Insieme alla democrazia politica c’era un preciso impegno a realizzare anche quella economica e tanti articoli hanno una visione sociale, che ha permesso, pur con aspre battaglie, al mondo del lavoro di progredire e di avere un’esistenza degna di essere vissuta.

Ebbene una Costituzione così avanzata e democratica ha suscitato da qualche anno la reazione scomposta e inconsulta delle forze che la osteggiano perché vorrebbero tornare all’Italia dei privilegi, del censo, dei lavoratori ridotti a umili servitori; da forze che non vedono l’ora di rompere l’unità del Paese per tornare alla fine dell’universalismo e della pari dignità, alla cancellazione dei diritti collettivi, alla soppressione dei contratti nazionali.

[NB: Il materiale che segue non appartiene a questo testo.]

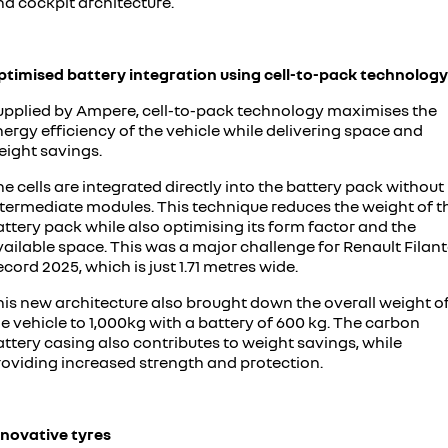
nd cockpit architecture.
ptimised battery integration using cell-to-pack technology
upplied by Ampere, cell-to-pack technology maximises the
ergy efficiency of the vehicle while delivering space and
eight savings.
e cells are integrated directly into the battery pack without
ntermediate modules. This technique reduces the weight of t
ttery pack while also optimising its form factor and the
ailable space. This was a major challenge for Renault Filan
cord 2025, which is just 1.71 metres wide.
his new architecture also brought down the overall weight o
e vehicle to 1,000kg with a battery of 600 kg. The carbon
ttery casing also contributes to weight savings, while
roviding increased strength and protection.
nnovative tyres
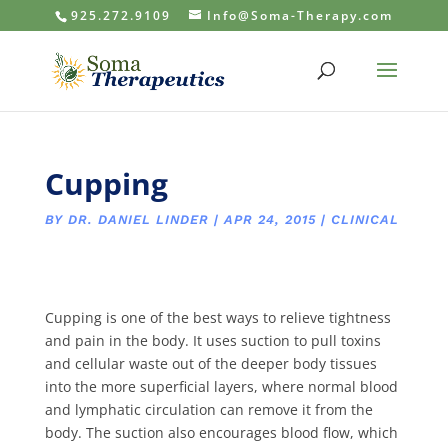
925.272.9109
Info@Soma-Therapy.com
Cupping
BY
DR. DANIEL LINDER
|
APR 24, 2015
|
CLINICAL
Cupping is one of the best ways to relieve tightness
and pain in the body. It uses suction to pull toxins
and cellular waste out of the deeper body tissues
into the more superficial layers, where normal blood
and lymphatic circulation can remove it from the
body. The suction also encourages blood flow, which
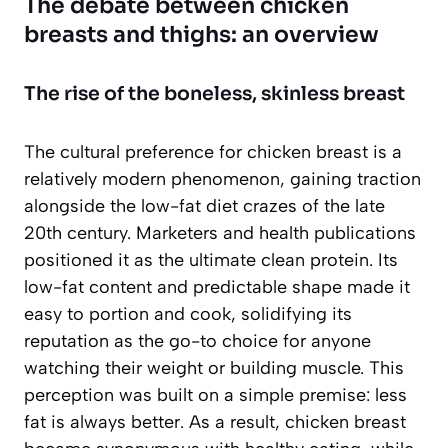
The debate between chicken
breasts and thighs: an overview
The rise of the boneless, skinless breast
The cultural preference for chicken breast is a
relatively modern phenomenon, gaining traction
alongside the low-fat diet crazes of the late
20th century. Marketers and health publications
positioned it as the ultimate clean protein. Its
low-fat content and predictable shape made it
easy to portion and cook, solidifying its
reputation as the go-to choice for anyone
watching their weight or building muscle. This
perception was built on a simple premise:
less
fat is always better
. As a result, chicken breast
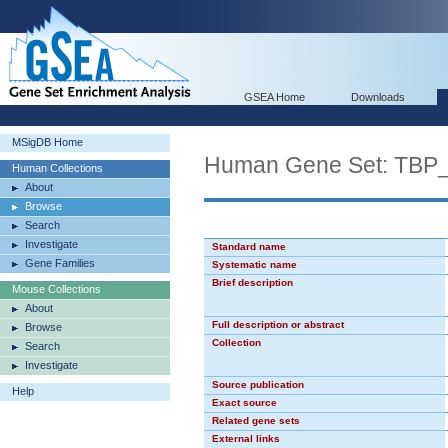
GSEA Home
Downloads
MSigDB Home
Human Gene Set: TBP
Human Collections
About
Browse
Search
Investigate
Standard name
Gene Families
Systematic name
Brief description
Mouse Collections
About
Full description or abstract
Browse
Collection
Search
Investigate
Source publication
Help
Exact source
Related gene sets
External links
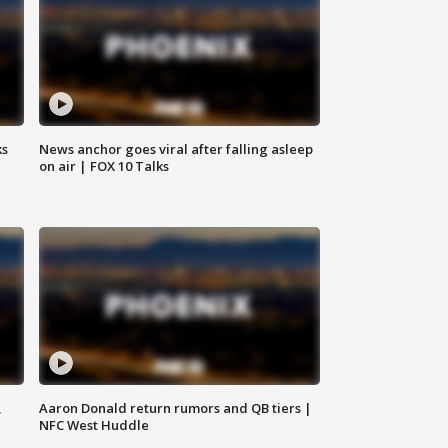
ks
News anchor goes viral after falling asleep
on air | FOX 10 Talks
,
Aaron Donald return rumors and QB tiers |
NFC West Huddle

Tutto ciò condito con elementi di razzismo, di intolleranza, di oscurantismo, a volte di puro integralismo.

In conclusione, mi piace citare le bellissime parole che uno dei padri costituenti, Piero Calamandrei, usava nel suo libro “ Uomini e città della Resistenza”: “ Gli uomini della Resistenza volevano costruire un mondo giusto, dove tutti gli uomini vivano del proprio lavoro, dove ogni uomo conti veramente per uno, dove ogni cittadino sia libero di esprimere la propria opinione dalla sua tribuna…per questo i martiri ci chiedono di essere degni di loro, considerando la loro fine un punto di partenza che doveva segnare ai superstiti il cammino verso l’avvenire”.